İzmir Körfezi’nde ölen balıkların otopsi sonuçları belli oldu: Balıkları körfezin kirliliği öldürmüş!
İzmir Körfezi’nde ölen balıklara yapılan analizleri değerlendiren Doç. Dr. Ahsen Yüksek analizlerde patojenik bakteriler bulunduğunu, bunun kirliliğin yüksek olduğu ortamlarda olabileceğini belirtti.
Fotoğraf: DHA
Özer AKDEMİR
İzmir
İzmir Körfezi’nde geçtiğimiz haftalarda yaşanan toplu balık ölümleri ile ilgili balıklar üzerinde yapılan analizlerin sonuçları belli oldu. İzmir Valiliği İl Tarım ve Orman Müdürlüğünün balıklarda yaptığı analizin sonuçlarını İstanbul Üniversitesi Deniz Bilimleri ve İşletmeciliği Enstitüsü, Deniz Bilimleri ve İşletmeciliği Bölümü Öğretim Üyesi Doç. Dr. Ahsen Yüksek’e sorduk.
BALIK OTOPSİSİNDE PATOJENİK BAKTERİ BULUNMUŞ
Yapılan otopsi sonuçlarında balıklarda zehirlenme belirtesinin görülmediğine dikkat çeken Yüksek, raporda ölümlerin oksijensizlikten kaynaklandığına dair de bir veri olmadığını belirtti.

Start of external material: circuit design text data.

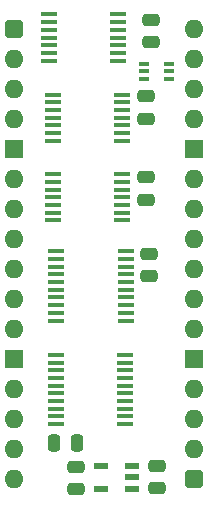
<source format=gts>
%TF.GenerationSoftware,KiCad,Pcbnew,7.0.5*%
%TF.CreationDate,2024-01-27T16:34:13+02:00*%
%TF.ProjectId,Flags Enable Interrupt,466c6167-7320-4456-9e61-626c6520496e,rev?*%
%TF.SameCoordinates,Original*%
%TF.FileFunction,Soldermask,Top*%
%TF.FilePolarity,Negative*%
%FSLAX46Y46*%
G04 Gerber Fmt 4.6, Leading zero omitted, Abs format (unit mm)*
G04 Created by KiCad (PCBNEW 7.0.5) date 2024-01-27 16:34:13*
%MOMM*%
%LPD*%
G01*
G04 APERTURE LIST*
G04 Aperture macros list*
%AMRoundRect*
0 Rectangle with rounded corners*
0 $1 Rounding radius*
0 $2 $3 $4 $5 $6 $7 $8 $9 X,Y pos of 4 corners*
0 Add a 4 corners polygon primitive as box body*
4,1,4,$2,$3,$4,$5,$6,$7,$8,$9,$2,$3,0*
0 Add four circle primitives for the rounded corners*
1,1,$1+$1,$2,$3*
1,1,$1+$1,$4,$5*
1,1,$1+$1,$6,$7*
1,1,$1+$1,$8,$9*
0 Add four rect primitives between the rounded corners*
20,1,$1+$1,$2,$3,$4,$5,0*
20,1,$1+$1,$4,$5,$6,$7,0*
20,1,$1+$1,$6,$7,$8,$9,0*
20,1,$1+$1,$8,$9,$2,$3,0*%
G04 Aperture macros list end*
%ADD10R,0.875000X0.450000*%
%ADD11RoundRect,0.250000X-0.475000X0.250000X-0.475000X-0.250000X0.475000X-0.250000X0.475000X0.250000X0*%
%ADD12RoundRect,0.250000X0.475000X-0.250000X0.475000X0.250000X-0.475000X0.250000X-0.475000X-0.250000X0*%
%ADD13R,1.475000X0.450000*%
%ADD14RoundRect,0.400000X-0.400000X-0.400000X0.400000X-0.400000X0.400000X0.400000X-0.400000X0.400000X0*%
%ADD15O,1.600000X1.600000*%
%ADD16R,1.600000X1.600000*%
%ADD17RoundRect,0.250000X-0.250000X-0.475000X0.250000X-0.475000X0.250000X0.475000X-0.250000X0.475000X0*%
%ADD18R,1.150000X0.600000*%
G04 APERTURE END LIST*
D10*
%TO.C,IC1*%
X125303000Y-56246000D03*
X125303000Y-56896000D03*
X125303000Y-57546000D03*
X127427000Y-57546000D03*
X127427000Y-56896000D03*
X127427000Y-56246000D03*
%TD*%
D11*
%TO.C,C8*%
X125730000Y-72345000D03*
X125730000Y-74245000D03*
%TD*%
D12*
%TO.C,C5*%
X119507000Y-92247000D03*
X119507000Y-90347000D03*
%TD*%
D13*
%TO.C,IC3*%
X117204000Y-52070000D03*
X117204000Y-52720000D03*
X117204000Y-53370000D03*
X117204000Y-54020000D03*
X117204000Y-54670000D03*
X117204000Y-55320000D03*
X117204000Y-55970000D03*
X123080000Y-55970000D03*
X123080000Y-55320000D03*
X123080000Y-54670000D03*
X123080000Y-54020000D03*
X123080000Y-53370000D03*
X123080000Y-52720000D03*
X123080000Y-52070000D03*
%TD*%
D11*
%TO.C,C1*%
X125459000Y-59010000D03*
X125459000Y-60910000D03*
%TD*%
D12*
%TO.C,C4*%
X126365000Y-92197000D03*
X126365000Y-90297000D03*
%TD*%
D14*
%TO.C,J1*%
X114300000Y-53340000D03*
D15*
X114300000Y-55880000D03*
X114300000Y-58420000D03*
X114300000Y-60960000D03*
D16*
X114300000Y-63500000D03*
D15*
X114300000Y-66040000D03*
X114300000Y-68580000D03*
X114300000Y-71120000D03*
X114300000Y-73660000D03*
X114300000Y-76200000D03*
X114300000Y-78740000D03*
D16*
X114300000Y-81280000D03*
D15*
X114300000Y-83820000D03*
X114300000Y-86360000D03*
X114300000Y-88900000D03*
X114300000Y-91440000D03*
D14*
X129540000Y-91440000D03*
D15*
X129540000Y-88900000D03*
X129540000Y-86360000D03*
X129540000Y-83820000D03*
D16*
X129540000Y-81280000D03*
D15*
X129540000Y-78740000D03*
X129540000Y-76200000D03*
X129540000Y-73660000D03*
X129540000Y-71120000D03*
X129540000Y-68580000D03*
X129540000Y-66040000D03*
D16*
X129540000Y-63500000D03*
D15*
X129540000Y-60960000D03*
X129540000Y-58420000D03*
X129540000Y-55880000D03*
X129540000Y-53340000D03*
%TD*%
D17*
%TO.C,C2*%
X117667000Y-88392000D03*
X119567000Y-88392000D03*
%TD*%
D13*
%TO.C,IC6*%
X123698000Y-86745000D03*
X123698000Y-86095000D03*
X123698000Y-85445000D03*
X123698000Y-84795000D03*
X123698000Y-84145000D03*
X123698000Y-83495000D03*
X123698000Y-82845000D03*
X123698000Y-82195000D03*
X123698000Y-81545000D03*
X123698000Y-80895000D03*
X117822000Y-80895000D03*
X117822000Y-81545000D03*
X117822000Y-82195000D03*
X117822000Y-82845000D03*
X117822000Y-83495000D03*
X117822000Y-84145000D03*
X117822000Y-84795000D03*
X117822000Y-85445000D03*
X117822000Y-86095000D03*
X117822000Y-86745000D03*
%TD*%
D11*
%TO.C,C7*%
X125857000Y-52533000D03*
X125857000Y-54433000D03*
%TD*%
%TO.C,C9*%
X125459000Y-65868000D03*
X125459000Y-67768000D03*
%TD*%
D13*
%TO.C,IC2*%
X117568000Y-58868000D03*
X117568000Y-59518000D03*
X117568000Y-60168000D03*
X117568000Y-60818000D03*
X117568000Y-61468000D03*
X117568000Y-62118000D03*
X117568000Y-62768000D03*
X123444000Y-62768000D03*
X123444000Y-62118000D03*
X123444000Y-61468000D03*
X123444000Y-60818000D03*
X123444000Y-60168000D03*
X123444000Y-59518000D03*
X123444000Y-58868000D03*
%TD*%
D18*
%TO.C,IC5*%
X124236000Y-92213000D03*
X124236000Y-91263000D03*
X124236000Y-90313000D03*
X121636000Y-90313000D03*
X121636000Y-92213000D03*
%TD*%
D13*
%TO.C,IC7*%
X117568000Y-65599000D03*
X117568000Y-66249000D03*
X117568000Y-66899000D03*
X117568000Y-67549000D03*
X117568000Y-68199000D03*
X117568000Y-68849000D03*
X117568000Y-69499000D03*
X123444000Y-69499000D03*
X123444000Y-68849000D03*
X123444000Y-68199000D03*
X123444000Y-67549000D03*
X123444000Y-66899000D03*
X123444000Y-66249000D03*
X123444000Y-65599000D03*
%TD*%
%TO.C,IC8*%
X117839000Y-72132000D03*
X117839000Y-72782000D03*
X117839000Y-73432000D03*
X117839000Y-74082000D03*
X117839000Y-74732000D03*
X117839000Y-75382000D03*
X117839000Y-76032000D03*
X117839000Y-76682000D03*
X117839000Y-77332000D03*
X117839000Y-77982000D03*
X123715000Y-77982000D03*
X123715000Y-77332000D03*
X123715000Y-76682000D03*
X123715000Y-76032000D03*
X123715000Y-75382000D03*
X123715000Y-74732000D03*
X123715000Y-74082000D03*
X123715000Y-73432000D03*
X123715000Y-72782000D03*
X123715000Y-72132000D03*
%TD*%
M02*

</source>
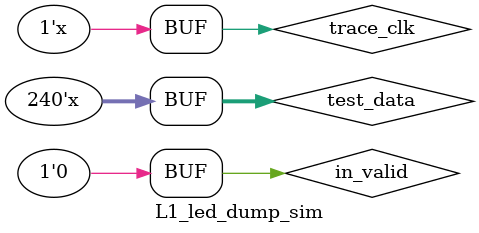
<source format=v>
`timescale 1ns / 1ps


module L1_led_dump_sim;
    reg trace_clk;
    reg in_valid;
    reg[239:0] test_data;
    wire[7:0] out_led;
    parameter CYCLE = 1;
    always # (CYCLE) trace_clk=~trace_clk;
    L1_led_dump L1_led_dump_i(
        .trace_clk(trace_clk),
        .test_data(test_data),
        .in_valid(in_valid),
        .out_led(out_led)
    );
    
initial begin
    trace_clk = 1;
    in_valid = 1'b1;
    test_data = 240'h0;
    #2
    in_valid = 1'b0;
    test_data = 240'hX;
    #2
    in_valid = 1'b1;
    test_data = 240'hX;
    #2
    in_valid = 1'b0;
    test_data = 240'hX;
    #2
    in_valid = 1'b1;
    test_data = 240'h0000_0001_0002_0003_0004_0005_0006_0007_0008_0009_000A_000B_000C_000D_000E;
    #2
    in_valid = 1'b0;
    test_data = 240'hX;
end
endmodule


</source>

Analizlerde patojenik (enfeksiyöz hastalıklara neden olan) bakteriler bulunduğunu söyleyen Yüksek, “Bu, kirliliğin yüksek olduğu ortamlarda olabilir. Evsel veya teknelerden gelen kirlilik de buna sebep olabilir. Bu bakterilerin ortamda ne kadar olduğu ve ölümcül düzeyde olup olmadığı konusunda da bilgi yok. Yani hangi koşulların ölüme sebep olduğunu bu rapordan anlayamıyoruz” diye konuştu.
“YAĞIŞ AZLIĞI SU KALİTESİNİ DÜŞÜRDÜ”
Bölgede araştırma yapan deniz bilimci hocalara göre balık ölümlerinin sebebinin su kalitesinin yağışlara bağlı olarak çok düşmesi ve hâlâ da düşük olması olduğunu aktaran Yüksek, “Bunun sebebi aşırı plankton (Suda bulunan ve hareket yeteneği akıntıya bağımlı olan canlılar) artışının ardından oluşan özellikle alt sudaki oksijenin tüketilip yok olması olabilir. Ya da balıkların solungaçlarını tıkayan veya ortama biyotiksin madde bırakan fitoplanktonlar bu balık ölümlerinin nedeni olabilir” dedi.
“KOY ETRAFINDA GELİŞMİŞ ŞEHİRLERDE OLABİLİYOR”
Bu gibi olayların drenajın yüksek olduğu koyların iç kısımlarında yerleşimin artması ile sık sık olabildiğini söyleyen Yüksek, “Haliç’de olabilir, İzmit’te olabilir veya Hong Kong’ta veya bir koy etrafında gelişmiş herhangi bir şehirde olabilir. Yunanistan da aynı şekilde aşırı baskı altında olan sulak alanın aşırı yağmurla etkilenen sistemindeki tatlısu balıklarının kitlesel ölümlerinin Volos Limanına taşınımı söz konusu” örneklerini verdi.
“SULAK ALANLAR ÖZEL STATÜLERLE KORUNMALI”
Sulak alanların özel statülerle korunması gerektiğini kaydeden Yüksek, “Siz bu alanları büyük yatırımlarla şehirleştirdiğinizde bu tip sorunlara, baskıların artışına göre sıklıkla rastlanır” uyarısında bulundu.